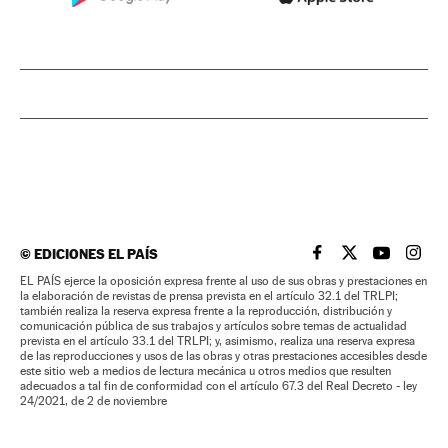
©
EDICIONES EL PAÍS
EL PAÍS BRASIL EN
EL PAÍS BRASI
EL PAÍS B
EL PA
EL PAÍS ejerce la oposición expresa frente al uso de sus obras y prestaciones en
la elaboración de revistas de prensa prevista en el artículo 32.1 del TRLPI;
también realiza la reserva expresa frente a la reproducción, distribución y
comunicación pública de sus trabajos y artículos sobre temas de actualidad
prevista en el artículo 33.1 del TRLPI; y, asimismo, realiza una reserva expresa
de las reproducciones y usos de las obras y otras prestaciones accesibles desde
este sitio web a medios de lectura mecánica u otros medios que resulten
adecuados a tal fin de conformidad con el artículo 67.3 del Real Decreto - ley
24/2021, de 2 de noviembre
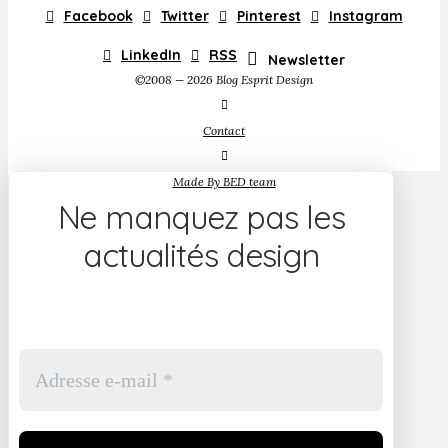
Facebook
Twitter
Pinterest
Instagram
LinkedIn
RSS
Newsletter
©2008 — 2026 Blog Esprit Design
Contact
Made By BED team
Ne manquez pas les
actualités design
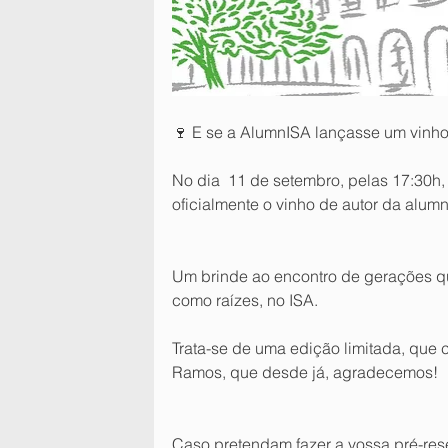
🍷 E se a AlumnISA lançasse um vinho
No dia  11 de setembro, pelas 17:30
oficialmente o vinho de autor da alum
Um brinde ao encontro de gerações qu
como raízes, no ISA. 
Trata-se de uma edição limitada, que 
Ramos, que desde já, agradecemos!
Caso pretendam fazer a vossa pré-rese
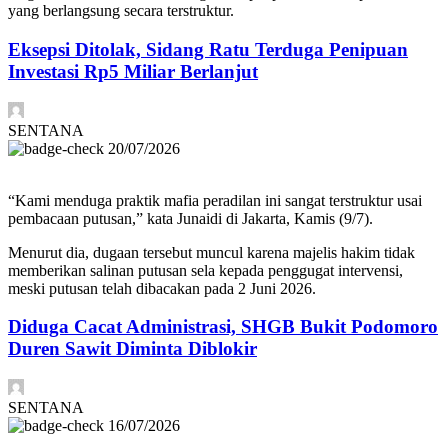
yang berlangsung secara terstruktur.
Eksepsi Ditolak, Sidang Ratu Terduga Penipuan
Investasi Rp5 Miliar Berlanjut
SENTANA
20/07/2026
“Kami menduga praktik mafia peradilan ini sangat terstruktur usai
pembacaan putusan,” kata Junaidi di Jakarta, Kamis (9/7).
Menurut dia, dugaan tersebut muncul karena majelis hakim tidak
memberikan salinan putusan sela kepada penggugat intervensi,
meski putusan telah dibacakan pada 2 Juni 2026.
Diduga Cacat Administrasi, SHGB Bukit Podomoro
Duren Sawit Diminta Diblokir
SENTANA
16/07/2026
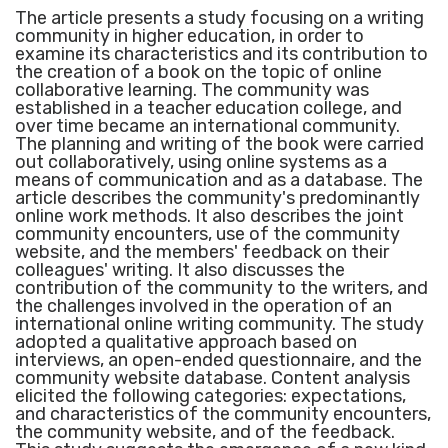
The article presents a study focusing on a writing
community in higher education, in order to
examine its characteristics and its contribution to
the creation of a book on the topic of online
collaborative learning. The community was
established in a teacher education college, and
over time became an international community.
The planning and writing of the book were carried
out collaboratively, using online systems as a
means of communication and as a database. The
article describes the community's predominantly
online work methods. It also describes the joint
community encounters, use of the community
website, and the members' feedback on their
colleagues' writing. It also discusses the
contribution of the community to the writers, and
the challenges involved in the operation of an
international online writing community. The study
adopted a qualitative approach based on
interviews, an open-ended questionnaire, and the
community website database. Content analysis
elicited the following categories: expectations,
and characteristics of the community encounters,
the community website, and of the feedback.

━━━━━━

Every entry should be returned exactly as written, minus the pictures.

©
EDICIONES EL PAÍS
EL PAÍS BRASIL EN
EL PAÍS BRASI
EL PAÍS B
EL PA
EL PAÍS ejerce la oposición expresa frente al uso de sus obras y prestaciones en
la elaboración de revistas de prensa prevista en el artículo 32.1 del TRLPI;
también realiza la reserva expresa frente a la reproducción, distribución y
comunicación pública de sus trabajos y artículos sobre temas de actualidad
prevista en el artículo 33.1 del TRLPI; y, asimismo, realiza una reserva expresa
de las reproducciones y usos de las obras y otras prestaciones accesibles desde
este sitio web a medios de lectura mecánica u otros medios que resulten
adecuados a tal fin de conformidad con el artículo 67.3 del Real Decreto - ley
24/2021, de 2 de noviembre
Facebook
Twitter
Pinterest
Instagram
LinkedIn
RSS
Newsletter
©2008 — 2026 Blog Esprit Design
Contact
Made By BED team
Ne manquez pas les
actualités design
🍷 E se a AlumnISA lançasse um vinho
No dia  11 de setembro, pelas 17:30
oficialmente o vinho de autor da alum
Um brinde ao encontro de gerações qu
como raízes, no ISA. 
Trata-se de uma edição limitada, que 
Ramos, que desde já, agradecemos!
Caso pretendam fazer a vossa pré-rese
yang berlangsung secara terstruktur.
Eksepsi Ditolak, Sidang Ratu Terduga Penipuan
Investasi Rp5 Miliar Berlanjut
SENTANA
20/07/2026
“Kami menduga praktik mafia peradilan ini sangat terstruktur usai
pembacaan putusan,” kata Junaidi di Jakarta, Kamis (9/7).
Menurut dia, dugaan tersebut muncul karena majelis hakim tidak
memberikan salinan putusan sela kepada penggugat intervensi,
meski putusan telah dibacakan pada 2 Juni 2026.
Diduga Cacat Administrasi, SHGB Bukit Podomoro
Duren Sawit Diminta Diblokir
SENTANA
16/07/2026
The article presents a study focusing on a writing
community in higher education, in order to
examine its characteristics and its contribution to
the creation of a book on the topic of online
collaborative learning. The community was
established in a teacher education college, and
over time became an international community.
The planning and writing of the book were carried
out collaboratively, using online systems as a
means of communication and as a database. The
article describes the community's predominantly
online work methods. It also describes the joint
community encounters, use of the community
website, and the members' feedback on their
colleagues' writing. It also discusses the
contribution of the community to the writers, and
the challenges involved in the operation of an
international online writing community. The study
adopted a qualitative approach based on
interviews, an open-ended questionnaire, and the
community website database. Content analysis
elicited the following categories: expectations,
and characteristics of the community encounters,
the community website, and of the feedback.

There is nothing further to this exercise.